4 A thin soft band creates great difficulty in the global optimization analysis and the PSO will be the best method in this case. However, using the domain transformation strategy by Cheng (2007), all the global optimization methods can work well for this case.
5 For problems where an appreciable amount of trial failure surfaces will fail to converge, the simulated annealing method and the PSO are the recommended solutions.

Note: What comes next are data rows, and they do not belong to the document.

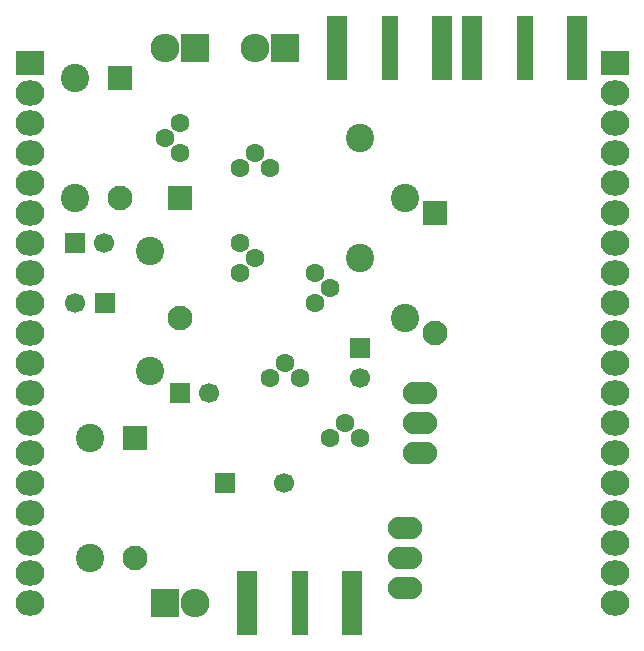
<source format=gbr>
G04 #@! TF.FileFunction,Soldermask,Top*
%FSLAX46Y46*%
G04 Gerber Fmt 4.6, Leading zero omitted, Abs format (unit mm)*
G04 Created by KiCad (PCBNEW 4.0.3+e1-6302~38~ubuntu16.04.1-stable) date Thu Aug 25 17:18:38 2016*
%MOMM*%
%LPD*%
G01*
G04 APERTURE LIST*
%ADD10C,0.100000*%
%ADD11R,1.700000X1.700000*%
%ADD12C,1.700000*%
%ADD13C,2.099260*%
%ADD14R,2.099260X2.099260*%
%ADD15R,2.432000X2.432000*%
%ADD16O,2.432000X2.432000*%
%ADD17C,1.600000*%
%ADD18O,2.899360X1.901140*%
%ADD19C,2.398980*%
%ADD20R,1.670000X5.480000*%
%ADD21R,1.416000X5.480000*%
%ADD22R,2.432000X2.127200*%
%ADD23O,2.432000X2.127200*%
G04 APERTURE END LIST*
D10*
D11*
X48260000Y-101600000D03*
D12*
X45760000Y-101600000D03*
D11*
X54610000Y-109220000D03*
D12*
X57110000Y-109220000D03*
D11*
X58420000Y-116840000D03*
D12*
X63420000Y-116840000D03*
D11*
X69850000Y-105410000D03*
D12*
X69850000Y-107910000D03*
D11*
X45720000Y-96520000D03*
D12*
X48220000Y-96520000D03*
D13*
X54612540Y-102870520D03*
D14*
X54612540Y-92710520D03*
D13*
X49532540Y-92710520D03*
D14*
X49532540Y-82550520D03*
D15*
X53340000Y-127000000D03*
D16*
X55880000Y-127000000D03*
D15*
X55880000Y-80010000D03*
D16*
X53340000Y-80010000D03*
D17*
X59690000Y-99060000D03*
X60960000Y-97790000D03*
X59690000Y-96520000D03*
X54610000Y-86360000D03*
X53340000Y-87630000D03*
X54610000Y-88900000D03*
X62230000Y-90170000D03*
X60960000Y-88900000D03*
X59690000Y-90170000D03*
X69850000Y-113030000D03*
X68580000Y-111760000D03*
X67310000Y-113030000D03*
X66040000Y-101600000D03*
X67310000Y-100330000D03*
X66040000Y-99060000D03*
X64770000Y-107950000D03*
X63500000Y-106680000D03*
X62230000Y-107950000D03*
D18*
X74930000Y-111760000D03*
X74930000Y-114300000D03*
X74930000Y-109220000D03*
X73660000Y-123190000D03*
X73660000Y-120650000D03*
X73660000Y-125730000D03*
D19*
X45720000Y-82550000D03*
X45720000Y-92710000D03*
X52070000Y-107315000D03*
X52070000Y-97155000D03*
X46990000Y-113030000D03*
X46990000Y-123190000D03*
X73660000Y-92710000D03*
X73660000Y-102870000D03*
X69850000Y-87630000D03*
X69850000Y-97790000D03*
D13*
X76202540Y-104140520D03*
D14*
X76202540Y-93980520D03*
D13*
X50802540Y-123190520D03*
D14*
X50802540Y-113030520D03*
D15*
X63500000Y-80010000D03*
D16*
X60960000Y-80010000D03*
D20*
X76835000Y-80010000D03*
X67945000Y-80010000D03*
D21*
X72390000Y-80010000D03*
D20*
X60325000Y-127000000D03*
X69215000Y-127000000D03*
D21*
X64770000Y-127000000D03*
D20*
X88265000Y-80010000D03*
X79375000Y-80010000D03*
D21*
X83820000Y-80010000D03*
D22*
X41910000Y-81280000D03*
D23*
X41910000Y-83820000D03*
X41910000Y-86360000D03*
X41910000Y-88900000D03*
X41910000Y-91440000D03*
X41910000Y-93980000D03*
X41910000Y-96520000D03*
X41910000Y-99060000D03*
X41910000Y-101600000D03*
X41910000Y-104140000D03*
X41910000Y-106680000D03*
X41910000Y-109220000D03*
X41910000Y-111760000D03*
X41910000Y-114300000D03*
X41910000Y-116840000D03*
X41910000Y-119380000D03*
X41910000Y-121920000D03*
X41910000Y-124460000D03*
X41910000Y-127000000D03*
D22*
X91440000Y-81280000D03*
D23*
X91440000Y-83820000D03*
X91440000Y-86360000D03*
X91440000Y-88900000D03*
X91440000Y-91440000D03*
X91440000Y-93980000D03*
X91440000Y-96520000D03*
X91440000Y-99060000D03*
X91440000Y-101600000D03*
X91440000Y-104140000D03*
X91440000Y-106680000D03*
X91440000Y-109220000D03*
X91440000Y-111760000D03*
X91440000Y-114300000D03*
X91440000Y-116840000D03*
X91440000Y-119380000D03*
X91440000Y-121920000D03*
X91440000Y-124460000D03*
X91440000Y-127000000D03*
M02*

</source>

In view of the differences in the performance between different global optimization algorithms, a more satisfactory solution is the combined use of two different algorithms. For example, the PSO or the MHM can be adopted for normal problems, while the SA can be adopted when the ‘failure to convergence’ counter is high. Further improvement can be achieved by using the optimized results from a particular optimization method as a good initial trial, and a second optimization method adopts the optimized result from the first optimization algorithm for the second stage of optimization with a reduced solution domain for each control variable.